Data for Mathematical Copilots: Better Ways of Presenting Proofs for Machine Learning

The Big Picture

Imagine hiring a chess tutor who only ever shows you the final board position (checkmate) but never explains the strategy, the sacrifices, or the moments of doubt along the way. You might memorize winning patterns, but you’d struggle to improvise against a novel opponent. This is roughly the problem at the heart of how we currently train and evaluate AI systems for mathematics.

The field of AI-assisted mathematics has exploded in recent years. Systems like AlphaGeometry solve International Math Olympiad problems. GPT-4 demonstrates undergraduate-level performance on some tasks. The standardized tests used to measure AI math ability, called benchmarks, are being passed so quickly that researchers scramble to invent harder ones. Yet a team from Oxford, Cambridge, Caltech, MIT, and a dozen other institutions argues that something is deeply broken underneath all this apparent progress.

The core problem: nearly every dataset used to train and evaluate these systems focuses on a single thing (the final, polished proof) while ignoring everything that makes mathematics actually work as a human endeavor. Fixing this misdirection requires rethinking what “good data” for mathematical AI even means.

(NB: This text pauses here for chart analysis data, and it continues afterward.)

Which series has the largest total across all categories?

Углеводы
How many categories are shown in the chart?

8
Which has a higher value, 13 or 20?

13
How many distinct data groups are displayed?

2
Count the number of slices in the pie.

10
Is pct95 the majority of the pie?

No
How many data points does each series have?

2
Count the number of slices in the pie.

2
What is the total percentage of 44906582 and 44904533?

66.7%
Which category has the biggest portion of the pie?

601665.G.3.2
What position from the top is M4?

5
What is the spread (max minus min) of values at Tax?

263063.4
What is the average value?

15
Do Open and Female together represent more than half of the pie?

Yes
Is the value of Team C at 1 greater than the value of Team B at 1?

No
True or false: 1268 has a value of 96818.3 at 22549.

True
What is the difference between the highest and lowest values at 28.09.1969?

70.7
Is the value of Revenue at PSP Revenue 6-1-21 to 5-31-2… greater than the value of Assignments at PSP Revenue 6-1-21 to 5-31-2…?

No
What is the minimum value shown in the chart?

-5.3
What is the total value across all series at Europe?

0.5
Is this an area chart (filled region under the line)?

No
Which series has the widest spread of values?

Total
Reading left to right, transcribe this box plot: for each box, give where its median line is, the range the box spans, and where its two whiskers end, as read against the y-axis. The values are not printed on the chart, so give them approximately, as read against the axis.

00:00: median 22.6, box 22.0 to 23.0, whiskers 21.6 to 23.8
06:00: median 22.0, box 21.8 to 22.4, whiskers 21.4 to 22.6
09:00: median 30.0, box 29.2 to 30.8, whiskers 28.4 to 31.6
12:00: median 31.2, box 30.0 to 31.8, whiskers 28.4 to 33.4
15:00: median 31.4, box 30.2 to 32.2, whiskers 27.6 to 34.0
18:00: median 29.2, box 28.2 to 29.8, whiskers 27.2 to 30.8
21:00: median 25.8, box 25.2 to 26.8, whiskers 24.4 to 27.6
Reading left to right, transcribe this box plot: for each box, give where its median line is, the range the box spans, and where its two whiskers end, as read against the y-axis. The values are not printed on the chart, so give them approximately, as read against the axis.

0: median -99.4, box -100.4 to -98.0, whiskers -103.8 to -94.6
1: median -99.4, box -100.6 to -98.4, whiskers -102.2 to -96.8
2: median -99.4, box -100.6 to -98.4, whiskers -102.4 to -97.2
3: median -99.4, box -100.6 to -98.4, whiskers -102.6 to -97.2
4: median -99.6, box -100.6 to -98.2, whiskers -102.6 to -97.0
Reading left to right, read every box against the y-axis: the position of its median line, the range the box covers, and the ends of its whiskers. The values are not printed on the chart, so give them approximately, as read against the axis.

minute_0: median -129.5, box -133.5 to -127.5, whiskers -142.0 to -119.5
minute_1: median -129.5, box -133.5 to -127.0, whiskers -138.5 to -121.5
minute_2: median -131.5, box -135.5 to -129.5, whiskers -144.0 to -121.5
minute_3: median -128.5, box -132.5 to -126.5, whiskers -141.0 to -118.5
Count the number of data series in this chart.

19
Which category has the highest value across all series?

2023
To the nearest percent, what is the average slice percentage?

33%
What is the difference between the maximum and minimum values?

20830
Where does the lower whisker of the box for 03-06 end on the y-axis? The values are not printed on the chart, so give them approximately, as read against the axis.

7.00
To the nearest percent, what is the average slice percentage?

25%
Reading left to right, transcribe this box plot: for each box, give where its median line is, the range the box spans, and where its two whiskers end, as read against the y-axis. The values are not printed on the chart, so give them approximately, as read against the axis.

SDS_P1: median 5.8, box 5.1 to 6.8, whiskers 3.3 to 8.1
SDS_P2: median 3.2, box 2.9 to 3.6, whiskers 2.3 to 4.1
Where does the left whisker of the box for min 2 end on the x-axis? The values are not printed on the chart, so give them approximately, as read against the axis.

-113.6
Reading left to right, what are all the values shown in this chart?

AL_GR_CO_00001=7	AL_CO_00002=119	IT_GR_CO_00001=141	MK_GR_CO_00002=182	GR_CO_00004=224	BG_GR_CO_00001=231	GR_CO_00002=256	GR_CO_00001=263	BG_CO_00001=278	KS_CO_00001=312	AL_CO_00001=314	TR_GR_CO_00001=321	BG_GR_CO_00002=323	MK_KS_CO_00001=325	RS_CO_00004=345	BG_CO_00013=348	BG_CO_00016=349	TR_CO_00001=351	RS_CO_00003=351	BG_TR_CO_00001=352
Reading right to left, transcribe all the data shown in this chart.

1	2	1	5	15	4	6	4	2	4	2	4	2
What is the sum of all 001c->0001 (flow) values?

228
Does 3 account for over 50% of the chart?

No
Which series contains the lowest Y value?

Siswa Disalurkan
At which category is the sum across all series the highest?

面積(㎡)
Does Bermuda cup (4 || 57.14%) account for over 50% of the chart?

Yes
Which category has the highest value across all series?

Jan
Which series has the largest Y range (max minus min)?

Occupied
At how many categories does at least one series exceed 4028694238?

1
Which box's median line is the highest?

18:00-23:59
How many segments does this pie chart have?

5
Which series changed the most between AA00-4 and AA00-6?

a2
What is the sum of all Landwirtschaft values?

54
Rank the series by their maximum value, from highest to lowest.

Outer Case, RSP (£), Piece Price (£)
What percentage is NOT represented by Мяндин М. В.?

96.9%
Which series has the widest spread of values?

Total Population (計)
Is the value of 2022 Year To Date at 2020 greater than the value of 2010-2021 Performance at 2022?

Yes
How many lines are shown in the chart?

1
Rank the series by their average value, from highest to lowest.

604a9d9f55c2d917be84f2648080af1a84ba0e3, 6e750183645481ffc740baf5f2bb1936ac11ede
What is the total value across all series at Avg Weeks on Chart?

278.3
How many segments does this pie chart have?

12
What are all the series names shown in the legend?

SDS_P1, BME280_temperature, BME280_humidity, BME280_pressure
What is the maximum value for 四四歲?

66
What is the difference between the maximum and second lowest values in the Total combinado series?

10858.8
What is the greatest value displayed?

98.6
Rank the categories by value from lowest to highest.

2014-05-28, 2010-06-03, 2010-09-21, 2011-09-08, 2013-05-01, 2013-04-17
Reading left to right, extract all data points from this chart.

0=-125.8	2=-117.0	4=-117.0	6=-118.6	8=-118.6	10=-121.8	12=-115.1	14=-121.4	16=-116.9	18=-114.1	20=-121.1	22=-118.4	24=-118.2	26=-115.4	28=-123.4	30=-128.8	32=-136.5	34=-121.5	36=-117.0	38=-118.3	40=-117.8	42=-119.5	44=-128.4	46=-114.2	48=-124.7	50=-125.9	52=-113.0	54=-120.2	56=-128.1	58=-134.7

Key Insight: AI math benchmarks are measuring the wrong thing. Training systems to produce correct final proofs without capturing the reasoning process is like teaching someone to recite answers without understanding questions. It optimizes for looking capable without building genuine capability.

How It Works

The authors identify what they call a Goodhart’s law dynamic in mathematical AI evaluation. Goodhart’s law, from economics, says that when a measure becomes a target, it ceases to be a good measure. In practice: once AI developers know their model will be judged by scores on standardized test suites like MATH or GSM8K, they optimize directly for those scores, through dataset contamination (when test examples leak into training data), clever answer-extraction tricks, or fine-tuning (adapting a model directly on similar problems). The benchmark stops measuring what it was supposed to measure.

But benchmark degradation is just the symptom. The authors trace the disease to how mathematical datasets are constructed in the first place.

Current datasets follow a surprisingly simple template: given a theorem statement, produce a proof. Input → output. The entire middle is missing: the failed attempts, the heuristics, the moment a mathematician decides to try induction rather than contradiction (two common proof strategies), the auxiliary lemmas (helper theorems) invented along the way.

The paper draws a sharp distinction between two things we might want AI to do:

• Result-based evaluation: Did the model produce a correct proof? (What current benchmarks measure)
• Process-based evaluation: Did the model reason well throughout? Did it take sensible steps? Could it explain why it chose a given approach?

Professional mathematicians don’t experience mathematics as a lookup table. They explore, backtrack, draw analogies, make mistakes, and revise. None of this appears in existing training data.

The proposed solution centers on an old idea largely ignored by machine learning: the “motivated proof,” introduced by problem-solving theorist G. Pólya in 1949. A motivated proof doesn’t just present steps in logical order; it explains why each step is taken, what the mathematician was trying to achieve, and what alternatives were considered. The authors argue this concept should guide a new generation of datasets that train AI on the process of mathematical discovery, not just its products.

They also point to structural gaps in how the field collects data: datasets like GSM8K are vastly overstudied, while entire areas of mathematical practice (tool use, conjecture formation, informal research-level reasoning) remain almost entirely unrepresented. The gap between formal proof languages like Lean or Coq (software tools that verify proofs with computer-level rigor) and natural mathematical language is another blind spot few datasets have addressed.

Why It Matters

The long-term vision behind this research is the mathematical copilot: an AI that doesn’t just solve problems you hand it, but genuinely collaborates like a brilliant colleague, suggesting approaches, flagging when your intuition might be wrong, explaining the terrain of an unfamiliar problem. Current systems, trained on sanitized final proofs, lack the building blocks for that kind of exploratory partnership.

This matters for AI and physics research. Tools that assist in deriving equations, checking proofs in quantum field theory, or exploring string compactifications (how extra dimensions might curl up in string theory) could transform theoretical physics. But those tools need to reason well under uncertainty and explain their steps, capabilities that result-only training fundamentally cannot develop.

As AI scores on MATH-style evaluations approach saturation, the field risks mistaking benchmark performance for genuine mathematical understanding. An entire generation of tools could end up built on a foundation that looks solid but is quietly hollow.

Bottom Line: The next leap in AI for mathematics won’t come from better architectures alone. It will come from better data. Datasets that capture how proofs are discovered, not just what they look like when finished, are the missing ingredient for genuine mathematical reasoning in AI systems.